Exploring the Green Bazaar in Kutaisi

Kutaisi’s covered market, the Green Bazaar or Mtsvane Bazari, is where downtown dwellers in Georgia’s third-largest city go for all their grocery needs. It’s also a colourful place that gloriously rewards an hour of a traveller’s time.

If you want to visit–and it’s only a few steps from the Colchis Fountain–it’s worth walking around to Paliashvili Alley and approaching it from the west entrance so that you can appreciate the relief sculpture on the west door.

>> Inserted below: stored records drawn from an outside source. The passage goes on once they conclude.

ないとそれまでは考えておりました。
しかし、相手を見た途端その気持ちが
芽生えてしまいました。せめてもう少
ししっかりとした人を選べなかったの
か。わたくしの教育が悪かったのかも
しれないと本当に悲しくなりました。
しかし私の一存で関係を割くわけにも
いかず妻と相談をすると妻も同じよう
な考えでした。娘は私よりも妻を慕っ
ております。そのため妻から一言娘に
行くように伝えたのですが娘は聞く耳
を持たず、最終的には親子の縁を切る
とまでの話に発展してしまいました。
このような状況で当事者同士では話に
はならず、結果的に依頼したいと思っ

The relief is made from terra cotta. The internet tells me that the sculptor was Bernard Nebieridze and he finished it in 1987.
Relief sculpture on the wall of the Green Bazaar in Kutaisi, Georgia, featuring workmen, men's faces, and a devil (?).
Relief sculpture on the wall of the Green Bazaar in Kutaisi, Georgia.
Relief sculpture of standing figures and grape vines on the wall of the Green Bazaar in Kutaisi, Georgia.

Inside, you’ll find all the ingredients for a Georgian feast, and much more.

Vendor of spices and churchkhela, Green Bazaar
Spices!
Spice vendor, Green Bazaar, Kutaisi
Dried mushrooms! Nuts! Spices! Unexplained (alcoholic?) liquids in reused plastic water bottles!

Vendors of similar products cluster together. There’s an aisle of flour vendors, and aisle of potatoes, and aisle of nuts, an aisle of cheese, several aisles of fruit and vegetables, and an aisle of inexpensive and second hand clothing.

Flour vendors, Green Bazaar, Kutaisi
The aisle of flour.
A haunch of beef on a handcart pushed through the Green Bazaar, Kutaisi
A haunch of beef trundles past a seller of pickled things.
Vendor of churchkhela, Green Bazaar, Kutaisi
Churchkhela, a Georgian delicacy made from strings of walnuts dipped in boiling grape juice thickened with flour.

I bought some churchkhela here. It keeps well at all temperatures and makes an excellent trail snack.

Outside the market building, I discovered a row of used booksellers’ stalls along Shota Rustaveli Avenue.

Used bookseller, Kutaisi
The books are primarily in Georgian and Russian, but there were a selection of English, French and German titles as well.
Cover of Data Tutashkhia.
Here’s Data Tutashkhia by Chabua Amirejibi, a Georgian classic about a Robin Hood-like highwayman.
Bottle of wine shaped like Data Tutashkhia.
Down in the touristy shops of the Old Town, you can also buy a bottle of wine shaped like Data Tutashkhia.

After my ramble through the covered market, I stopped in Kutaisi Park to enjoy my first taste of churchkhela. This is a very pleasant public space on a hot afternoon.